While I have over the years illustrated a number of these ’rise and fall’ kind of narratives, Daniel’s article really did stand out in the way it was written. Most of the time, I receive a story and I have to look for visual elements that add a symbolic dimension. Daniel’s one, however, is already packed to the brim with beautiful storytelling elements, removing that need.
Instead my challenge was to figure out how I could translate and compact all of that rich content into a single linear and cohesive image that follows the flow of the story - much like that of a meandering river, starting out peacefully, snaking its way through the landscape before hitting the bustling rapids, the water tumbling and milling between the rocks, and then finally slowing down again in the plains before eventually flowing into the ocean.
So, even though the article is broken up into three parts, the illustration reads as a continuous story closely following the pace of the article, each event leading to the other, each visual element morphing into the next, colours bleeding over into one another.
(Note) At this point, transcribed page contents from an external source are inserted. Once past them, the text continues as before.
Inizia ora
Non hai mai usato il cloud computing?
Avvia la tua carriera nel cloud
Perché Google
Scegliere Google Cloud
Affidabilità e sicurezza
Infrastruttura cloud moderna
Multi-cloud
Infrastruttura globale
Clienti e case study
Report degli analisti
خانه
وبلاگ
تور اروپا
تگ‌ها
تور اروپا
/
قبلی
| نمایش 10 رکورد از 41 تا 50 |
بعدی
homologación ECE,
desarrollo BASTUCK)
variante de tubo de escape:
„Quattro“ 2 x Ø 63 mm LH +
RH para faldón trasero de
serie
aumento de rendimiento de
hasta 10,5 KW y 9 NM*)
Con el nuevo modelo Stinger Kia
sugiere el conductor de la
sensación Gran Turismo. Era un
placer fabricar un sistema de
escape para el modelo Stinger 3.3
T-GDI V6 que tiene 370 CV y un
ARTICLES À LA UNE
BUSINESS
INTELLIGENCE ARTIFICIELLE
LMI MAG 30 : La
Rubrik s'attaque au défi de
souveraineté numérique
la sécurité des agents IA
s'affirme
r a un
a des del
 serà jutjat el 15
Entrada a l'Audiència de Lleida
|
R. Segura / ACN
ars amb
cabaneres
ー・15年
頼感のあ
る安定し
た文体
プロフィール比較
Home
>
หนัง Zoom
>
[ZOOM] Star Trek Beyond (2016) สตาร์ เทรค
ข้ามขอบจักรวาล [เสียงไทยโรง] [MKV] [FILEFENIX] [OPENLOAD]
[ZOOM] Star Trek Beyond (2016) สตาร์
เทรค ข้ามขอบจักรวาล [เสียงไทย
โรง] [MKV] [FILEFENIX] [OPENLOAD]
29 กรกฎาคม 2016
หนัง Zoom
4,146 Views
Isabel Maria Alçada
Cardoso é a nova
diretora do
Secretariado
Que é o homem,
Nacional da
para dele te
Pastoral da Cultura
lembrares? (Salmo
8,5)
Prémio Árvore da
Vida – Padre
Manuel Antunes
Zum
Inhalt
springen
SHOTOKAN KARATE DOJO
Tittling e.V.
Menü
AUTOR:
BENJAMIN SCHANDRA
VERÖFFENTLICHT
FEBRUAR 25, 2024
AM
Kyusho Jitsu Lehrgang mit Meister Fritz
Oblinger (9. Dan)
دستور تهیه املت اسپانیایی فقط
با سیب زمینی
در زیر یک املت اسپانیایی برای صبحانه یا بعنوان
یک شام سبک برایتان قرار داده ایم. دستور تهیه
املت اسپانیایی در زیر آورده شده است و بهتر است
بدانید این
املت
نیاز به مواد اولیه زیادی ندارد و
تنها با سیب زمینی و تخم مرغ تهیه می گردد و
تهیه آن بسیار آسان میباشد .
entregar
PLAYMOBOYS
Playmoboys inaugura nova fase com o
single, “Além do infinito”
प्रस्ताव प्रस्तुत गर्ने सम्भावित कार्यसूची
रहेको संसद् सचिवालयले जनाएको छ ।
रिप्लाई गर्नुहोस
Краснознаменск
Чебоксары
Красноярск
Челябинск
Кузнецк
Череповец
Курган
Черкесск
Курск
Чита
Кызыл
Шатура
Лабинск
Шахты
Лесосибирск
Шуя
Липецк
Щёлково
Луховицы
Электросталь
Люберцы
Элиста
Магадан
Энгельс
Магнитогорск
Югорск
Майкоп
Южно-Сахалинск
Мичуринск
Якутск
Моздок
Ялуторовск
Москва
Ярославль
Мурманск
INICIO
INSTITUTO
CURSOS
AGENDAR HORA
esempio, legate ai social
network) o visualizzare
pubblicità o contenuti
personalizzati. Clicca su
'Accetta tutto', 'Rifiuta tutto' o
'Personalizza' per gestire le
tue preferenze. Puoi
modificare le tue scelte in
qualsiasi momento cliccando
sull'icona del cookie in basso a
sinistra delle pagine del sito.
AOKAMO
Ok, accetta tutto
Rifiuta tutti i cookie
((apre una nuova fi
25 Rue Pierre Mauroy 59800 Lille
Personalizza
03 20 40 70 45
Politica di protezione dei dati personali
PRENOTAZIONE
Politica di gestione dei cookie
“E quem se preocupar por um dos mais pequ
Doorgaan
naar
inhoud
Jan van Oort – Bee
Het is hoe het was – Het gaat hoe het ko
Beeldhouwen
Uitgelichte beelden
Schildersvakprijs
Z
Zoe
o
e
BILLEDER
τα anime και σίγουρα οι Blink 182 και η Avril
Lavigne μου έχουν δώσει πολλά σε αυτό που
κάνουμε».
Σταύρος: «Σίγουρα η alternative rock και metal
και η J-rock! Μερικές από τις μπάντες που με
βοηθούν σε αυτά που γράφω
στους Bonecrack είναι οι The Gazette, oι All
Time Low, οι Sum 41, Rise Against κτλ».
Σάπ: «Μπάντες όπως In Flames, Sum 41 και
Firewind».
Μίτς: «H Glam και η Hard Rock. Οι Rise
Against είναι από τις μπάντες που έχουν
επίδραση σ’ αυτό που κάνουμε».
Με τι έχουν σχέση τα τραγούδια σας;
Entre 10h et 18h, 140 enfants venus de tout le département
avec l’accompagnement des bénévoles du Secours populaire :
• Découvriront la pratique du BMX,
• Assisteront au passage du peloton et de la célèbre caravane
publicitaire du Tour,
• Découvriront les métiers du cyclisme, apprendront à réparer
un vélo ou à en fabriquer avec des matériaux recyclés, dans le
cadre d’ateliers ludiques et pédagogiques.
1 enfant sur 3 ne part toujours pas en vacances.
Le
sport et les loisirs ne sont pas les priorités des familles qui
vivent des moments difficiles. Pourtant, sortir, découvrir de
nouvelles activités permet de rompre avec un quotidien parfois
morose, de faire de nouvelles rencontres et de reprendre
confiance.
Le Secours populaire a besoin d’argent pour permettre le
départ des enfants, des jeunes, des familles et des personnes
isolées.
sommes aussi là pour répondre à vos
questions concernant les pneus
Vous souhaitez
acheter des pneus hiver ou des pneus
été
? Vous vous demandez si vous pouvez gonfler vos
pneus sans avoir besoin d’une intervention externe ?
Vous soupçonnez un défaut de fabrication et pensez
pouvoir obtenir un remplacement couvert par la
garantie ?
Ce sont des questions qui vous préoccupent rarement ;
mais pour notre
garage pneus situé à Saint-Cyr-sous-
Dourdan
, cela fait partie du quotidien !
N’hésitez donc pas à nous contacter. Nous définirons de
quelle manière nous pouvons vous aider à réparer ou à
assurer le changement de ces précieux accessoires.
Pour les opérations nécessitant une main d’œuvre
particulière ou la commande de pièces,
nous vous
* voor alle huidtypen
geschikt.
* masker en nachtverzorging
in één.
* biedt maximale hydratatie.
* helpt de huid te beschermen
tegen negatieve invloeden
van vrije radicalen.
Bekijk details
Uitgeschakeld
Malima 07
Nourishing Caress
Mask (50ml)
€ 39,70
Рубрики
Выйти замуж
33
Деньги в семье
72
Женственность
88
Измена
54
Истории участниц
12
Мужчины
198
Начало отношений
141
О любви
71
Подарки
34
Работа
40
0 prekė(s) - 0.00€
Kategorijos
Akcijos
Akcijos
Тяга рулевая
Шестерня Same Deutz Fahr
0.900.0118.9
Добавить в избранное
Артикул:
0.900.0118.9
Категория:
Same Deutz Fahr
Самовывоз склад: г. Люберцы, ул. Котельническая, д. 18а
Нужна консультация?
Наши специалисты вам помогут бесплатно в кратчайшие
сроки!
Consequently the three separate illustrations (one for each chapter) can be pasted together to form a single continuous image, much like reading a line of text from left to right.
The sketch was certainly the most challenging, but also the most rewarding part of the process. Fitting in all of the elements of the story in the correct order while creating an interesting composition felt like working on an elaborate puzzle. The fact that I also wanted to incorporate a visual arc from dusk to dawn in the development of the story didn’t simplify things.
Once I was content with the base sketch, I started adding black and white contrast to figure out the balance in the image. Finally, I made a very rough colour sketch to figure out the evolution of the dusk to dawn colour palette and used that as a base to make my final illustration.
I try not to get carried away too much with details in the sketch phase as they just tend to muddy up the process. As long as I know where the most important elements are going to be, I figure out the details as I go along. With the complexity of this image it was easy to feel a little overwhelmed, but figuring out things one at a time really did help to keep my focus.
In the end I’m really happy with how the piece turned out and thoroughly enjoyed the process. Daniel’s also just such a nice guy, so it really was a pleasure illustrating his story!